A partnership consisting of the new owners of the Sycamore Square Apartments and local developer Andy Burnett is proposing to build a five-story, $23.4 million apartment complex at the southeast corner of NW 4 and Shartel.
The downtown property is the last undeveloped section left of the original Sycamore Square super-block, which was cleared by Urban Renewal in the 1970s. Only Sycamore Square Apartments and Sycamore Square Condominiums were built in the center section of the property (in the early 1980s), leaving large swaths of empty land on the east and west sections of the super-block.

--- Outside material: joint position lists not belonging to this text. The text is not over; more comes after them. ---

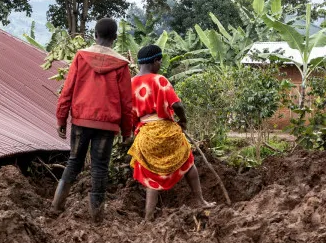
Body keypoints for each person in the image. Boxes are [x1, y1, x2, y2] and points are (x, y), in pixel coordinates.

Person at [52, 18, 134, 223]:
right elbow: (126, 102)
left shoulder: (81, 57)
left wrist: (61, 118)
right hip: (107, 126)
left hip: (81, 121)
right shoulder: (121, 64)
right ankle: (96, 216)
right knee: (100, 168)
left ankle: (56, 207)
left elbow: (67, 90)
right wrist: (126, 131)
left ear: (95, 35)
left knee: (74, 162)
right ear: (115, 37)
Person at [127, 44, 215, 221]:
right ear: (155, 61)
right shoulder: (160, 80)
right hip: (167, 131)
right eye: (160, 61)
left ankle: (148, 216)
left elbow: (128, 113)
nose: (160, 64)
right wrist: (183, 121)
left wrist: (131, 131)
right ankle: (200, 201)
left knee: (151, 174)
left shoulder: (130, 83)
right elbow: (177, 105)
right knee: (188, 163)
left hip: (146, 134)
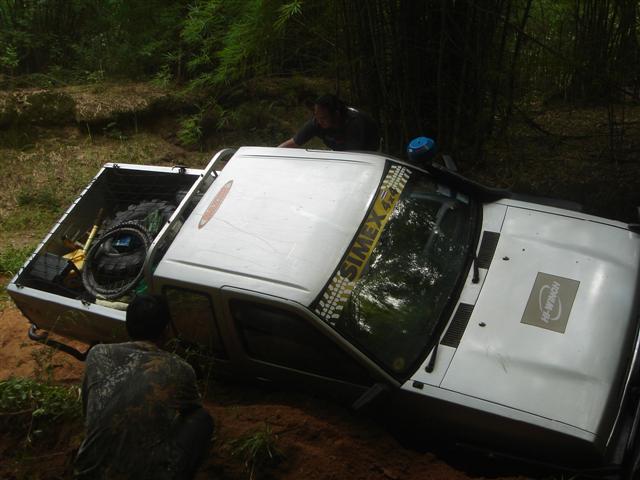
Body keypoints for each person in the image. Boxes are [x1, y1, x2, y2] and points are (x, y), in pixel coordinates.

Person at [74, 294, 213, 480]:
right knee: (202, 419)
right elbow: (188, 413)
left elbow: (89, 410)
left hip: (87, 474)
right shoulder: (179, 368)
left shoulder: (98, 355)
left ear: (127, 325)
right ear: (166, 330)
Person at [279, 94, 380, 151]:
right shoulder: (317, 122)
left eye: (323, 118)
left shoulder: (354, 123)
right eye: (316, 117)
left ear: (336, 114)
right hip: (342, 151)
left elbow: (353, 157)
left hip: (368, 152)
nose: (319, 122)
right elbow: (293, 142)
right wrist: (274, 155)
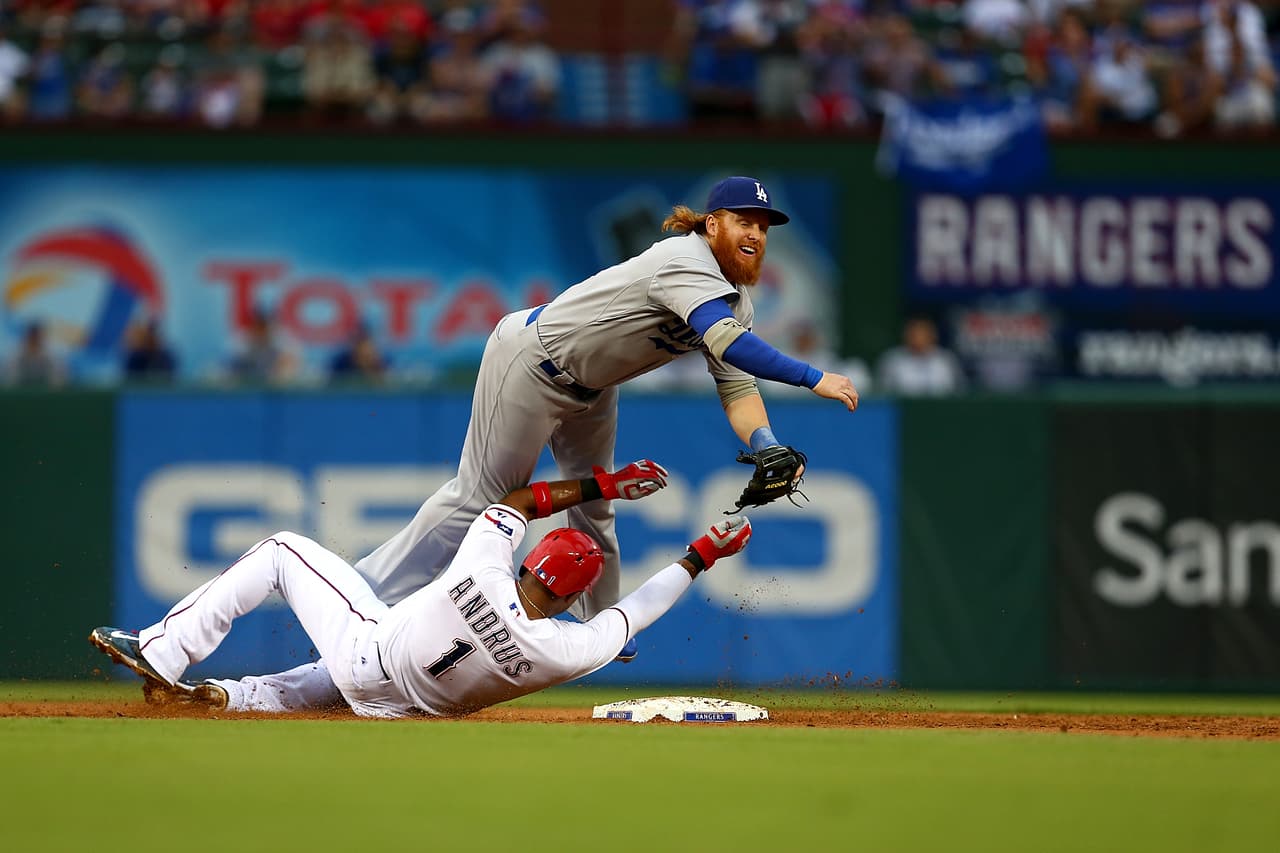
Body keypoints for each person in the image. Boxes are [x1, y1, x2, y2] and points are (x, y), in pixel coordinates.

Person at [192, 174, 857, 712]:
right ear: (712, 224)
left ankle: (605, 628)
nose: (756, 234)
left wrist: (766, 440)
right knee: (482, 499)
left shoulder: (734, 301)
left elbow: (737, 389)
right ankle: (363, 591)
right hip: (533, 359)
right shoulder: (684, 260)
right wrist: (813, 376)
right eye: (744, 220)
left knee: (597, 508)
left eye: (765, 227)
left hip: (593, 387)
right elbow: (728, 342)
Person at [90, 461, 754, 718]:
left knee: (282, 549)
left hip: (367, 655)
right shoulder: (564, 649)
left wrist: (605, 486)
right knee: (299, 688)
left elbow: (517, 500)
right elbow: (634, 611)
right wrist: (702, 553)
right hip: (397, 713)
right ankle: (215, 700)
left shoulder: (484, 567)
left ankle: (166, 651)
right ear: (572, 596)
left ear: (534, 560)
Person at [876, 315, 965, 396]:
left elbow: (959, 391)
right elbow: (882, 393)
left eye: (923, 332)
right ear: (906, 335)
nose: (918, 337)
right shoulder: (891, 360)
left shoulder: (946, 359)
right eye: (914, 333)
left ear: (933, 335)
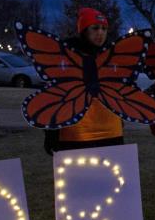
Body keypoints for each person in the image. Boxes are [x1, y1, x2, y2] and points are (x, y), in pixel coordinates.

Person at [43, 8, 125, 153]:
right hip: (76, 135)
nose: (100, 33)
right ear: (84, 30)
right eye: (95, 28)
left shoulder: (112, 56)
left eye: (104, 29)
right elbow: (54, 97)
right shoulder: (66, 56)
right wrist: (51, 134)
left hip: (111, 132)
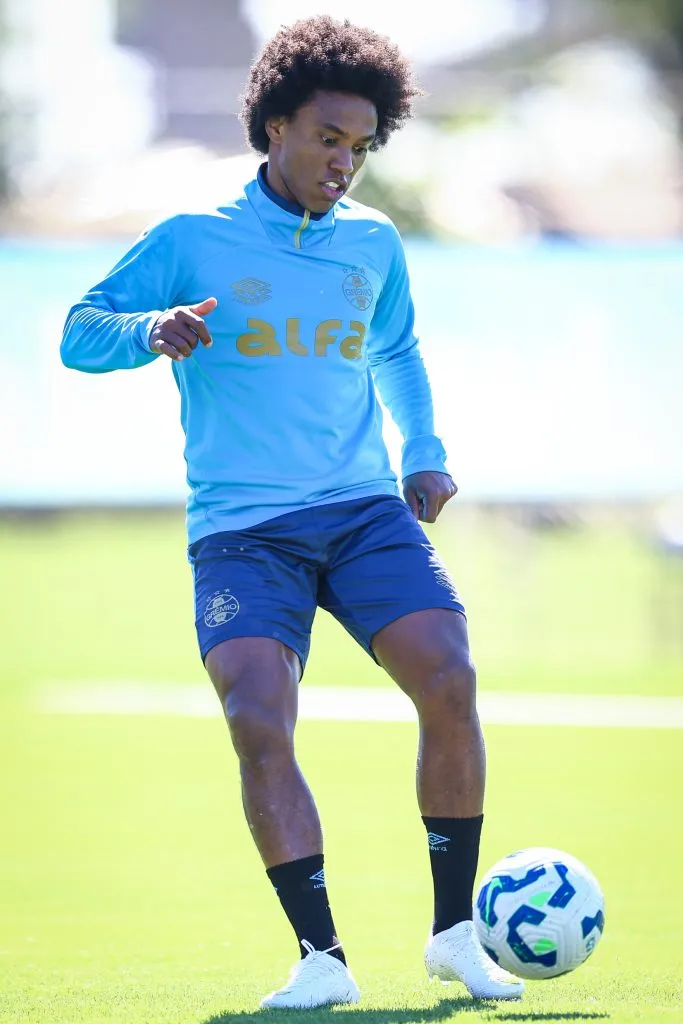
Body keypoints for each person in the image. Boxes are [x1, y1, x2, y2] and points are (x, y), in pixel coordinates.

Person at [60, 15, 523, 1009]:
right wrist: (151, 327)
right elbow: (77, 331)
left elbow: (394, 350)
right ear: (273, 125)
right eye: (326, 138)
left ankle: (452, 935)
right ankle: (320, 958)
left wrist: (425, 454)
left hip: (361, 512)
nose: (343, 162)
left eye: (359, 146)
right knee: (257, 718)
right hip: (242, 534)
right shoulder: (190, 241)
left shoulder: (372, 243)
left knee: (448, 674)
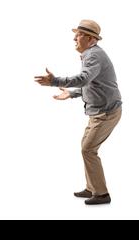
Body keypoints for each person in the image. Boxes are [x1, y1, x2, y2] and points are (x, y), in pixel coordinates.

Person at [34, 19, 121, 205]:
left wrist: (54, 81)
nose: (75, 37)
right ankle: (92, 188)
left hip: (106, 113)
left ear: (91, 39)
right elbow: (93, 84)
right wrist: (72, 94)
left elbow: (83, 79)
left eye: (79, 34)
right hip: (98, 111)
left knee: (87, 149)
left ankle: (102, 194)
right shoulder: (91, 54)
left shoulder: (93, 55)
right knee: (87, 148)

The proposal submitted Monday was the only response to a request for development proposals issued by the Urban Renewal Authority. Dubbed “700 West,” the complex is to offer 72 efficiency units, 120 one-bedroom units, 28 two-bedroom units, and 15 live/work units.

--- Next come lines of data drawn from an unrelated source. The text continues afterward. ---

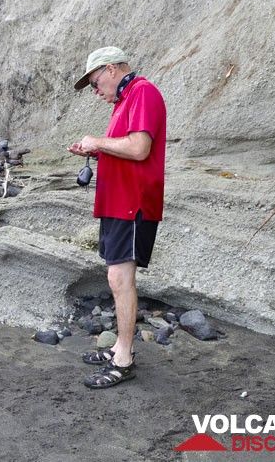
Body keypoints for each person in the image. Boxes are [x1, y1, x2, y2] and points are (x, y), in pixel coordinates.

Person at [68, 47, 167, 389]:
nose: (96, 92)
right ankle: (118, 347)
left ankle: (123, 357)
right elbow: (124, 146)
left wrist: (97, 140)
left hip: (133, 202)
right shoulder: (124, 102)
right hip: (118, 202)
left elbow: (140, 148)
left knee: (120, 279)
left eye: (96, 83)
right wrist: (97, 148)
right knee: (115, 277)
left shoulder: (142, 91)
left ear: (111, 69)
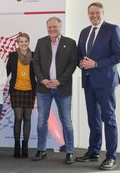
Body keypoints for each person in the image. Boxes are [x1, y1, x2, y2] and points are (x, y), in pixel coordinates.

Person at [75, 2, 120, 170]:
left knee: (108, 119)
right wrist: (81, 63)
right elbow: (80, 54)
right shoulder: (84, 32)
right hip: (88, 82)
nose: (94, 16)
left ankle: (111, 157)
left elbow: (118, 55)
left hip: (106, 82)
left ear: (103, 13)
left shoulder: (112, 29)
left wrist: (96, 64)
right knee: (93, 119)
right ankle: (93, 152)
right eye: (91, 13)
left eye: (97, 13)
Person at [32, 17, 77, 164]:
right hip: (43, 88)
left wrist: (59, 81)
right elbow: (36, 63)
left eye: (55, 27)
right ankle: (41, 150)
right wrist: (42, 80)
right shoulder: (41, 41)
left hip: (62, 88)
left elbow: (72, 64)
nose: (52, 29)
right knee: (41, 121)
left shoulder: (70, 43)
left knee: (66, 121)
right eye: (49, 27)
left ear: (60, 27)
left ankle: (69, 152)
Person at [6, 33, 36, 158]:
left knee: (27, 118)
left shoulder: (34, 56)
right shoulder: (12, 55)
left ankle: (25, 145)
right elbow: (6, 72)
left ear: (29, 42)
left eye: (26, 41)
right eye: (21, 41)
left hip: (29, 90)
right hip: (16, 90)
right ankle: (17, 145)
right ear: (17, 43)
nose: (23, 43)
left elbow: (39, 72)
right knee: (18, 118)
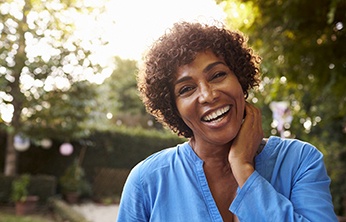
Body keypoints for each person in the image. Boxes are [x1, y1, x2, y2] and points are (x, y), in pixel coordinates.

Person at [117, 21, 337, 222]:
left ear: (240, 79)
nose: (208, 95)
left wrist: (243, 168)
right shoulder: (147, 181)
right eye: (186, 89)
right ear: (174, 108)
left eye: (217, 75)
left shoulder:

“The live/work units are an opportunity for us to create an artists’ theme, something for artists, architects and start-ups to live above their work space,” Burnett said. “Traditional retail hasn’t done well in some of the standard downtown housing properties. So we’re trying to create a good storefront feel with good interaction with the street for artists, architects and start-ups where they can live upstairs. We’re trying to cater to the creative crowd.”

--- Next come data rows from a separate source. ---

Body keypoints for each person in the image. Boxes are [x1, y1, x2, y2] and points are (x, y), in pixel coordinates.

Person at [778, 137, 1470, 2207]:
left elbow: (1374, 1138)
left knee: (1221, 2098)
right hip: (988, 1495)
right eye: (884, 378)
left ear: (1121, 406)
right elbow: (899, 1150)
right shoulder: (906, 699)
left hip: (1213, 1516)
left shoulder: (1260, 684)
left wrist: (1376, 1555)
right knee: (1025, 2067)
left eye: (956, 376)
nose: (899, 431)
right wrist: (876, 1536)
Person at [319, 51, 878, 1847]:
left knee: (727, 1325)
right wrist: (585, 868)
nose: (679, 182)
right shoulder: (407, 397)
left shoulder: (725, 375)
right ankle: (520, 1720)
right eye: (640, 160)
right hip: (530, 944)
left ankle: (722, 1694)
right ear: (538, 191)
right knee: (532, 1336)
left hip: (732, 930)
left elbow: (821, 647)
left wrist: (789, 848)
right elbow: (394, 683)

The partnership is led by Rohan Gupta and Aman Aggarwal with GFO Companies, which bought the adjoining Sycamore Square South apartments and plan improvements to the complex.
The project architects are Butzer-Gardner and Frankfurt-Short-Bruza.
Burnett said that if the development is approved by Urban Renewal, the partners wish to begin construction within six months or “as soon as possible.” Construction is expected to take 18 to 20 months to complete.
The proposal suggests changes to the street grid, including reopening and rebuilding Lee Avenue between Sycamore Square and 700 West and between NW 4 and Dean A. McGee Avenue. A similar reopening of Dewey Avenue was done as part of construction of the Legacy at Arts Quarter, now Avana Arts Apartments, on east third of the former Urban Renewal super-block.
The developers also propose narrowing NW 4 and Shartel to make the area more pedestrian friendly and provide more curb-side parking. “We want to create a feel of community with this,” Burnett said. “And we want it to be alive with creative space.”
The live/work units are an opportunity for us to create an artists’ theme, something for artists, architects and start-ups to live above their work space.”